Miss World Canada and Miss World organizers have not responded to requests for comment.
'Because they dare have convictions'
Lin’s profile has been steadily rising ever since she was crowned Miss World Canada in May — a title formerly held by human rights activist Nazanin Afshin-Jam.
Encouraged by advice she was given by Afshin-Jam 12 years ago, Lin used the Miss World Canada platform to speak out about the treatment of Falun Gong practitioners in China. She eventually appeared before a U.S. congressional hearing to discuss human rights abuses in China.
“I wanted to speak for those in China that are beaten, burned and electrocuted for holding to their beliefs; people in prison who eat rotten food with blistered fingers because they dare have convictions,” she told the Congressional Executive Commission on China in July.
Watch Lin’s testimony below:
The Chinese government outlawed Falun Gong in 1999, citing the spiritual group's risk to social stability.
She first became attuned to the issue after acting in a movie called “The Bleeding Edge.” Researching for her role as an imprisoned Falun Gong practitioner, she spent time at the group's attention-grabbing displays in Toronto’s Chinatown.
“Because the practitioners themselves, some of them have language barriers, cultural barriers, so when they come here they don’t really have a channel to speak to the West about their experiences,” she said.
Her advocacy deepened as she learned about how followers are treated by the Chinese government. But the more outspoken she became, the less her dad wanted to speak with her.
'Don't come back'
Shortly after Lin began speaking out, national security agents began visiting her father who still lives in China.
“At the beginning he was really happy that I won, then he became really frightened,” she said, citing general concern among an older generation about being persecuted for speaking out against the government.
Lin said the “fear that's constantly there” damaged her relationship with her father.

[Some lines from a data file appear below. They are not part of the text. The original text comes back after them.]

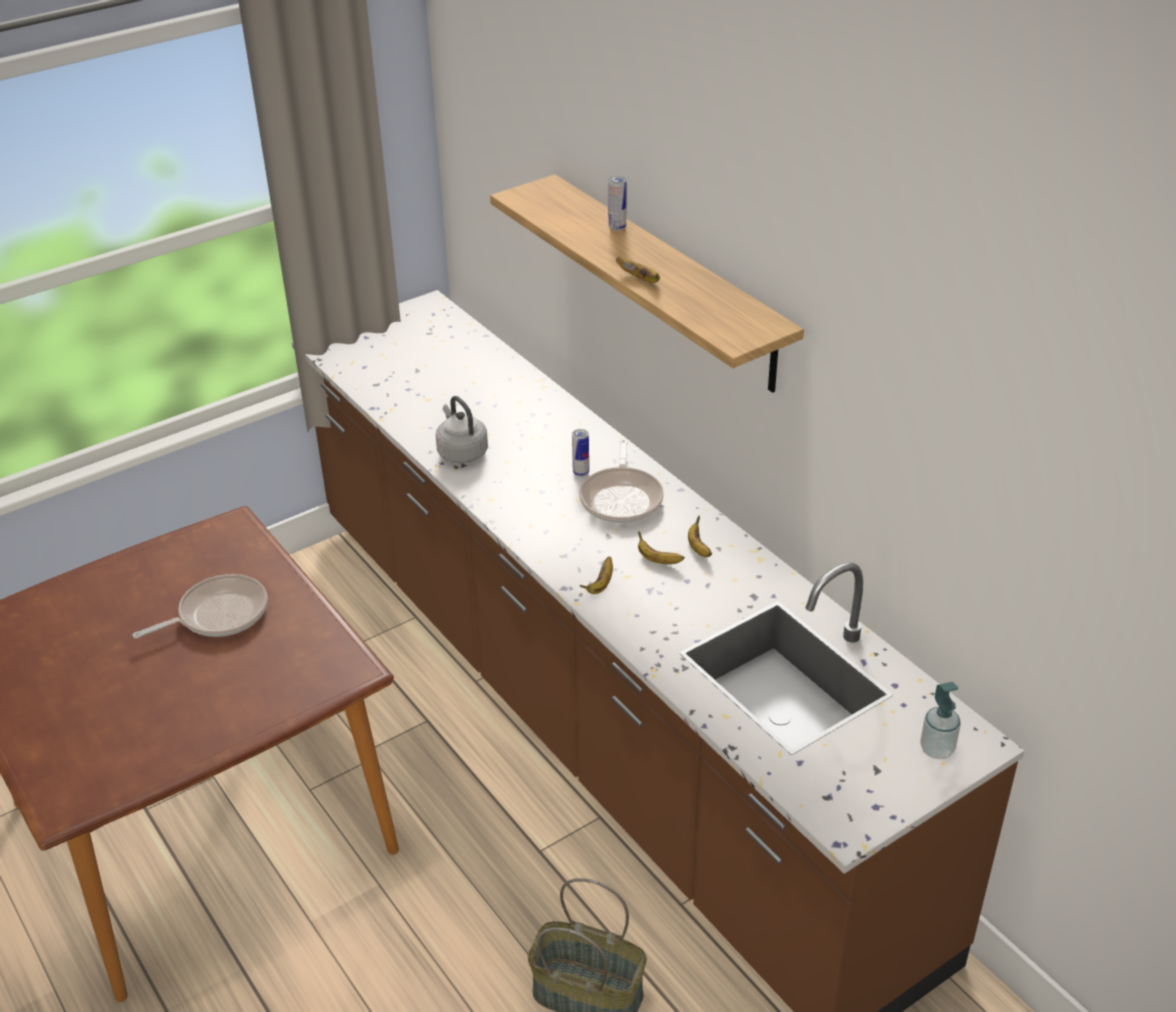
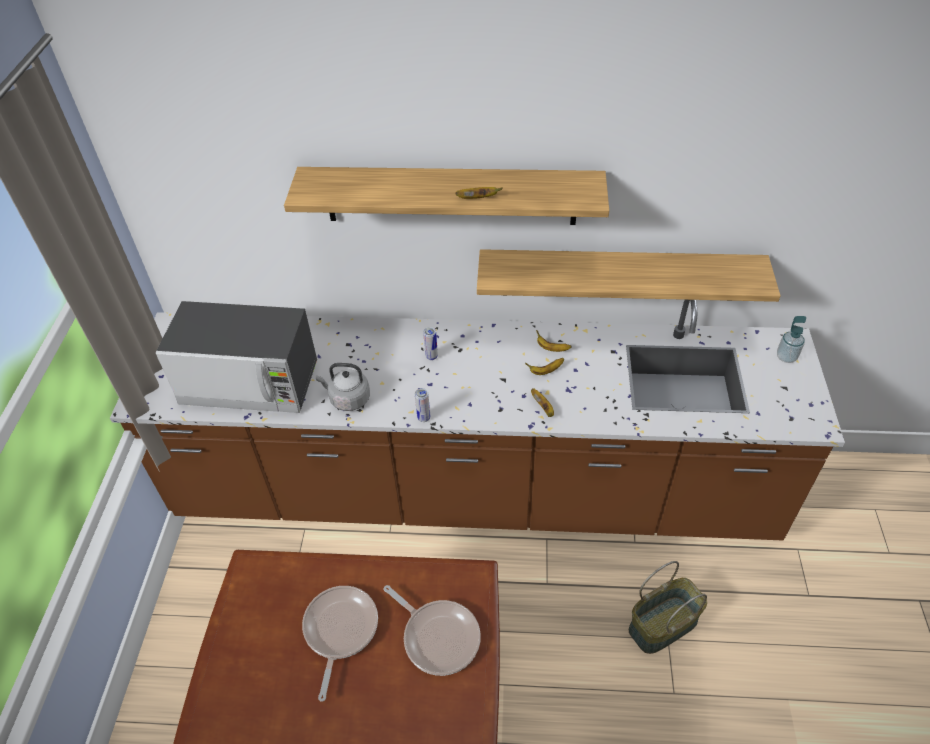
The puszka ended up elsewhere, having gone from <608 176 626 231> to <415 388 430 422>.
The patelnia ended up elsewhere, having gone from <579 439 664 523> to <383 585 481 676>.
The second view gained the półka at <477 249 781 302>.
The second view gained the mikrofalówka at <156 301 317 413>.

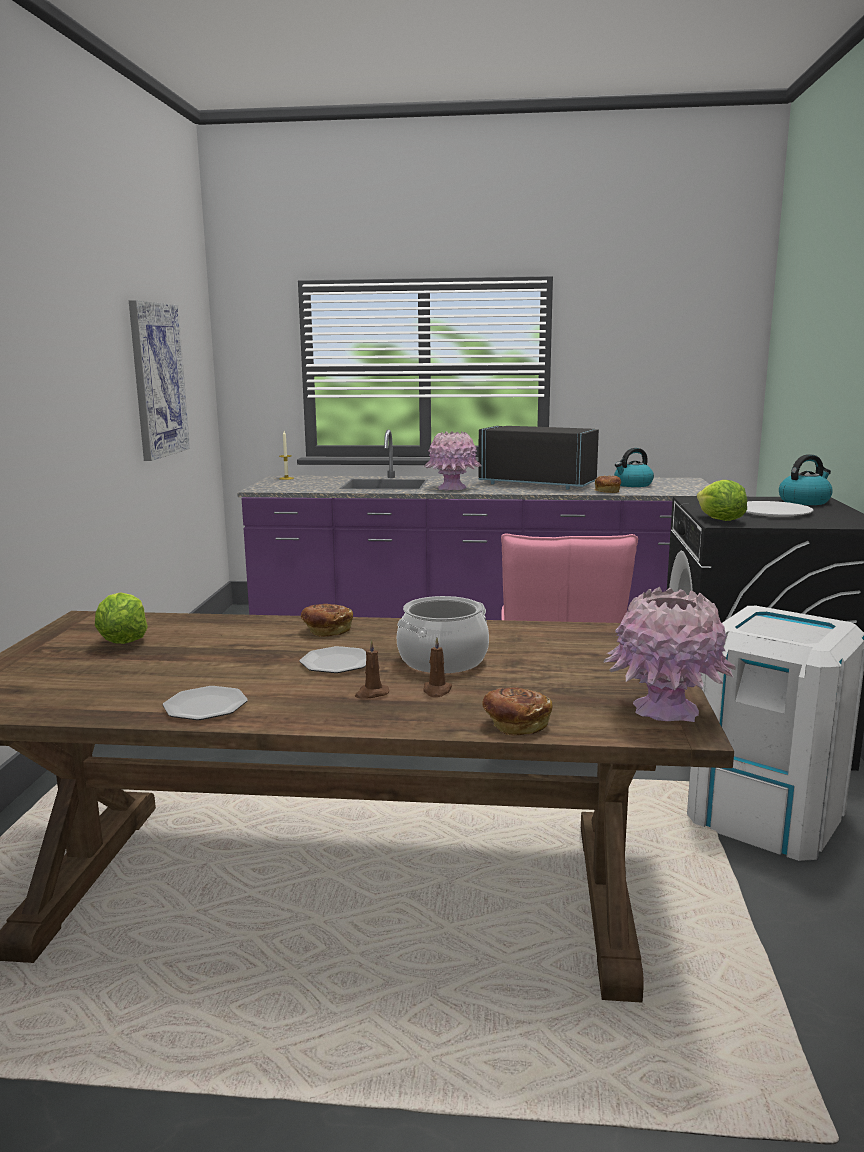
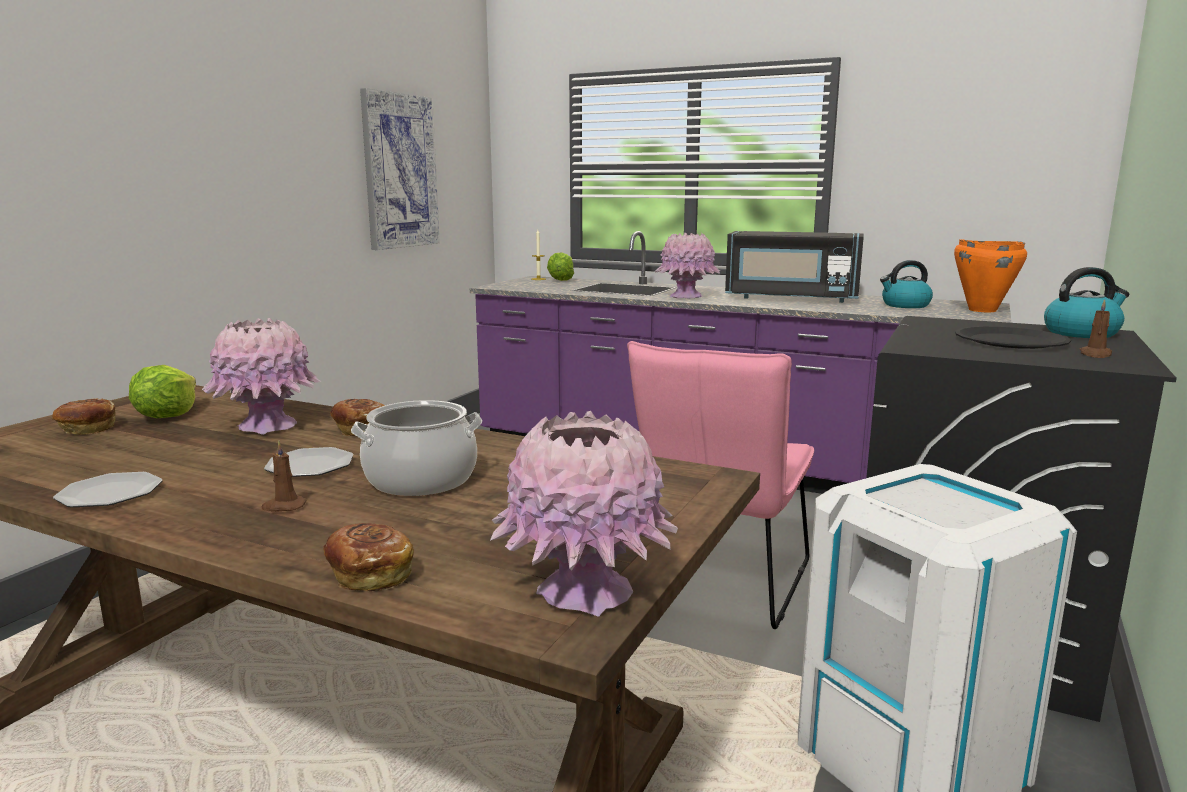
The mikrofalówka [czarny] at <478 426 599 490> ended up facing another way, 150 degrees clockwise from before.
The chleb ended up elsewhere, having gone from <595 475 621 493> to <52 398 116 435>.
The sałata ended up elsewhere, having gone from <697 480 747 521> to <547 252 574 281>.
What was the talerz [biały] at <746 501 814 517> turned into the talerz [czarny] at <955 326 1071 349>.
The świeca [brązowy] ended up elsewhere, having gone from <423 637 452 698> to <1080 299 1112 358>.
The second view gained the garnek [pomarańczowy] at <954 239 1027 312>.
The second view gained the wazon [różowy] at <201 318 321 435>.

Worried about his phone being tapped, he didn't speak to her "for a long while."
Because China’s firewall blocks certain websites, relatives sent Lin’s dad screengrabs of stories about her speaking out against the Chinese government.
“I tried to reach out to him and they were very short conversations, and we don’t have really long conversations anyways,” she said.
When they finally reconnected, Lin's father was both adamant that she stop talking about politics and human rights, while also excited she would be returning to China after 11 years away.
Then on Nov. 2, she got a message from her dad saying, “It’s better that you don’t come back.”
Anastasia Lin meets former foreign affairs minister John Baird at in 2013. The previous Conservative government publicly supported Lin's stance against China's human rights abuses. (Facebook)
With the visa deadline fast approaching, Lin says China is in over its head if officials are indeed withholding her invitation letter over her human rights' advocacy work.
“If they don’t respect international values and rights, then they can’t host an international competition like this.”
Despite pressure to keep quiet, Lin says she's following the lead of prominent dissidents who actually try to protect their family members through high-profile campaigns.
“Because they can do anything to my dad if there’s no attention on this issue.”